### La consigna
Transcribe sin cambios el fragmento del texto sobre Primo de Rivera que comienza en "Miguel Primo de" y termina en "con los tiempos.".

### Texto presentado
Miguel Primo de Rivera, el espadón dictador, fue un hombre
de buenas intenciones, métodos equivocados y mala suerte. Sobre todo, no era un
político. Su programa se basaba en la ausencia de programa, excepto mantener el
orden público, la monarquía y la unidad de España, que se estaba yendo al
carajo por las presiones de los nacionalismos, sobre todo el catalán. Pero el
dictador no carecía de sentido común. Su idea básica era crear ciudadanos
españoles con sentido patriótico, educados en colegios eficaces y crear para
ellos un país moderno, a tono con los tiempos.

Registros:
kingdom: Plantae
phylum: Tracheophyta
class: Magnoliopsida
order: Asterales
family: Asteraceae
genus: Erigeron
--
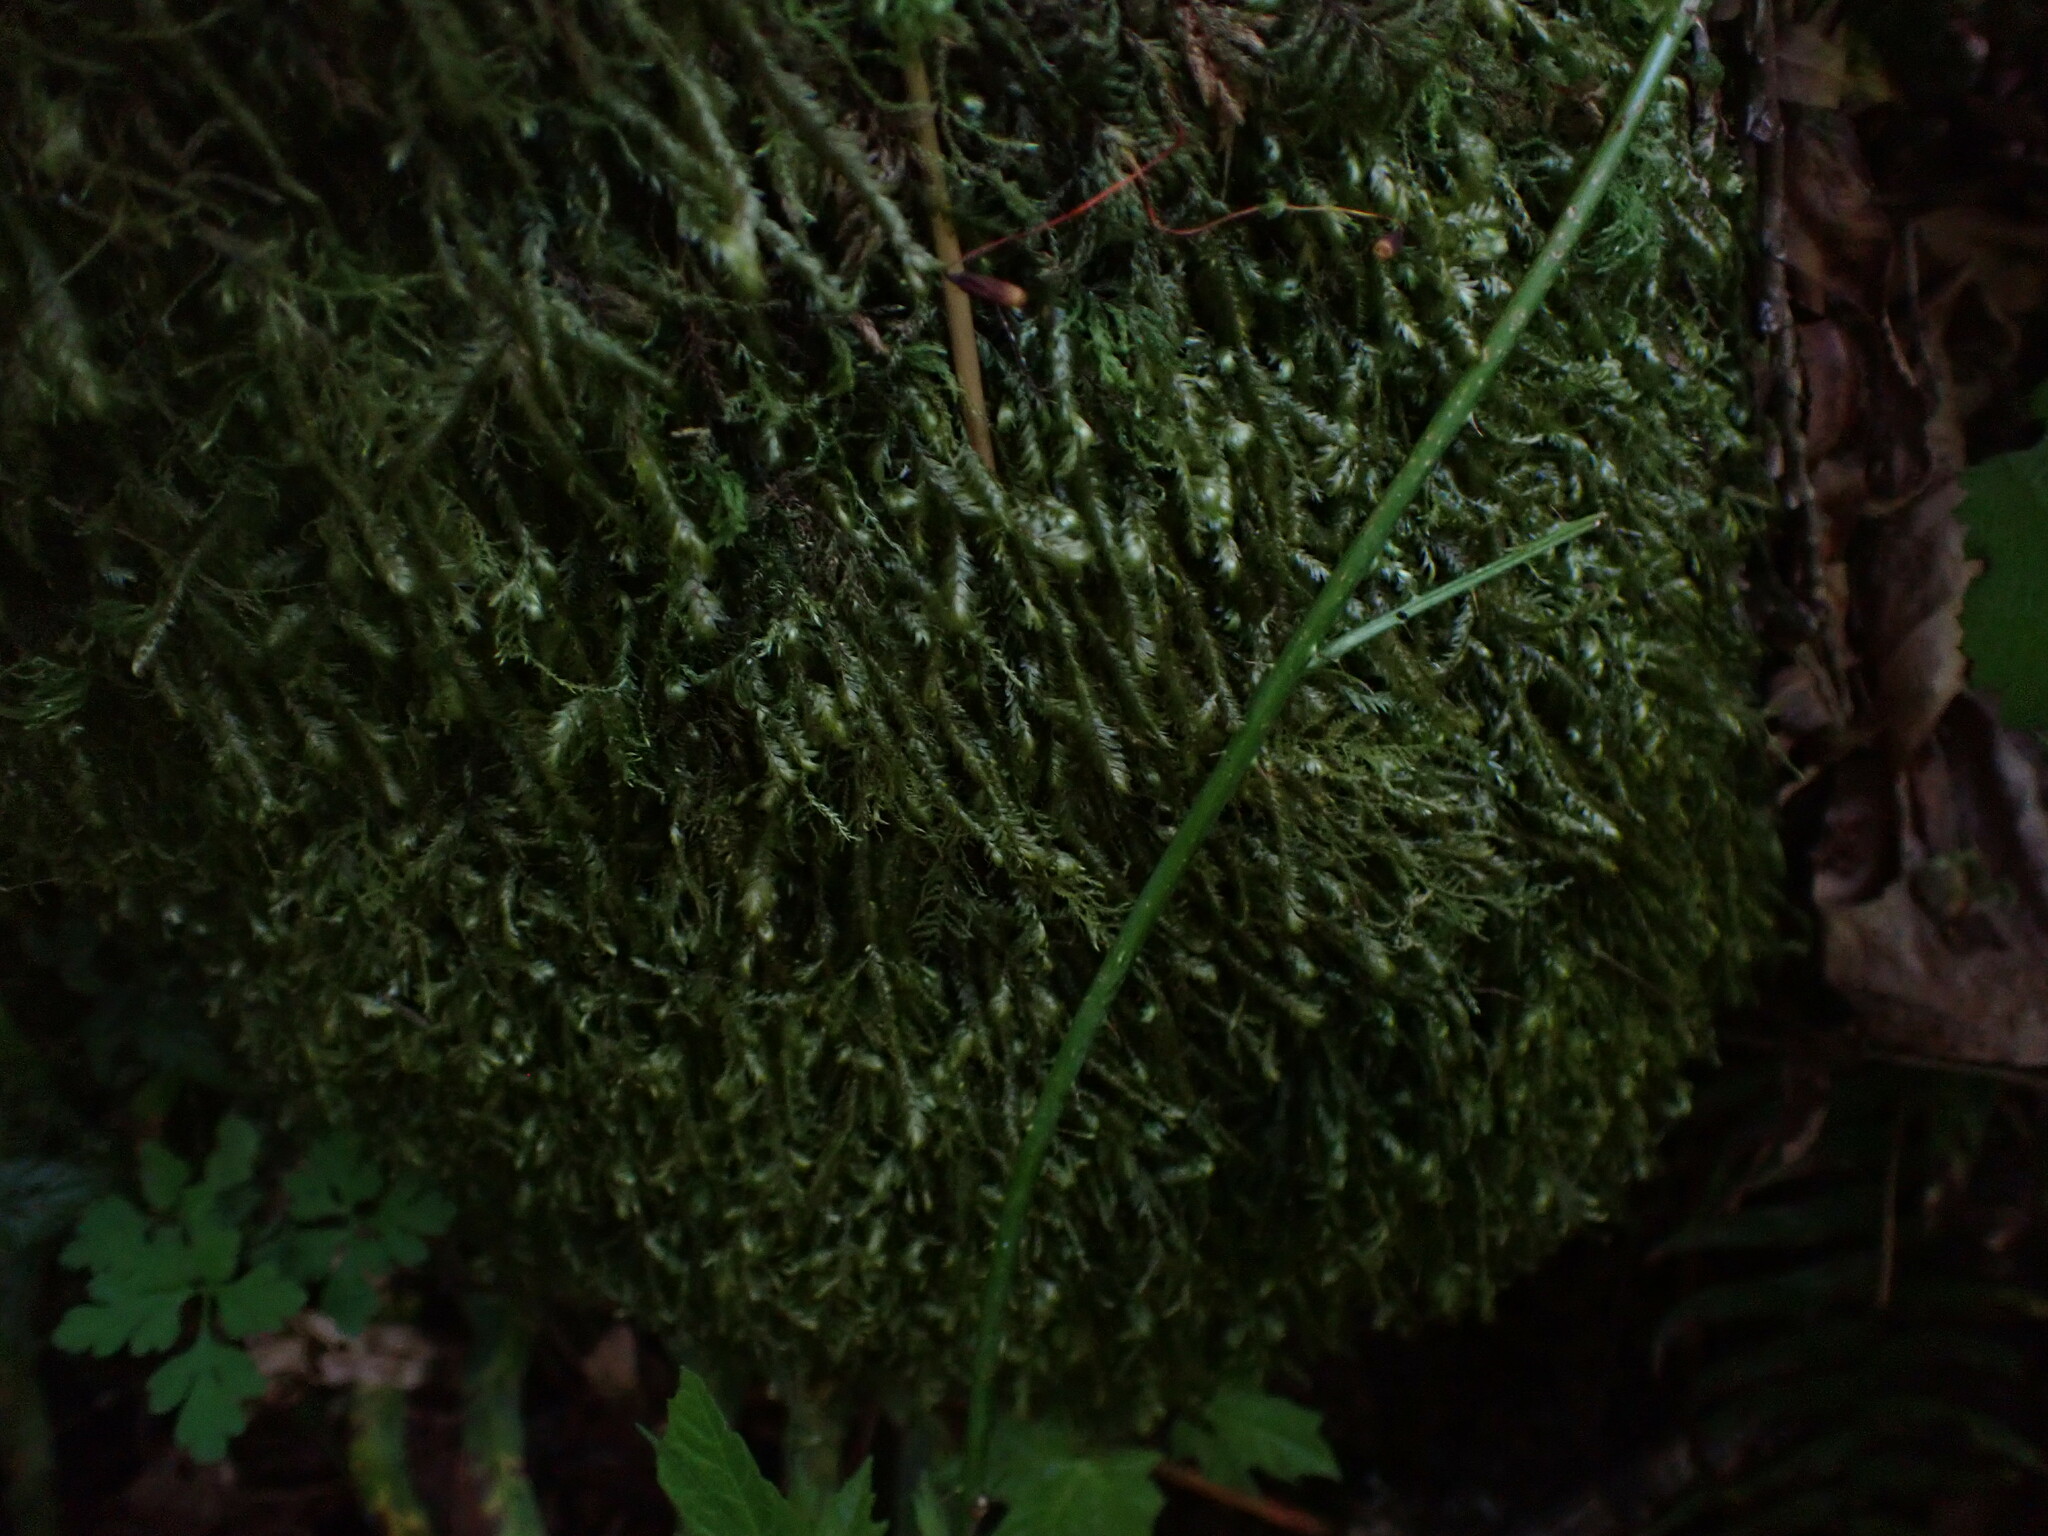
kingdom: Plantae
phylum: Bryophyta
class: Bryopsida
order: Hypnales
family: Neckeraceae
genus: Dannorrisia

### La respuesta
Miguel Primo de Rivera, el espadón dictador, fue un hombre
de buenas intenciones, métodos equivocados y mala suerte. Sobre todo, no era un
político. Su programa se basaba en la ausencia de programa, excepto mantener el
orden público, la monarquía y la unidad de España, que se estaba yendo al
carajo por las presiones de los nacionalismos, sobre todo el catalán. Pero el
dictador no carecía de sentido común. Su idea básica era crear ciudadanos
españoles con sentido patriótico, educados en colegios eficaces y crear para
ellos un país moderno, a tono con los tiempos.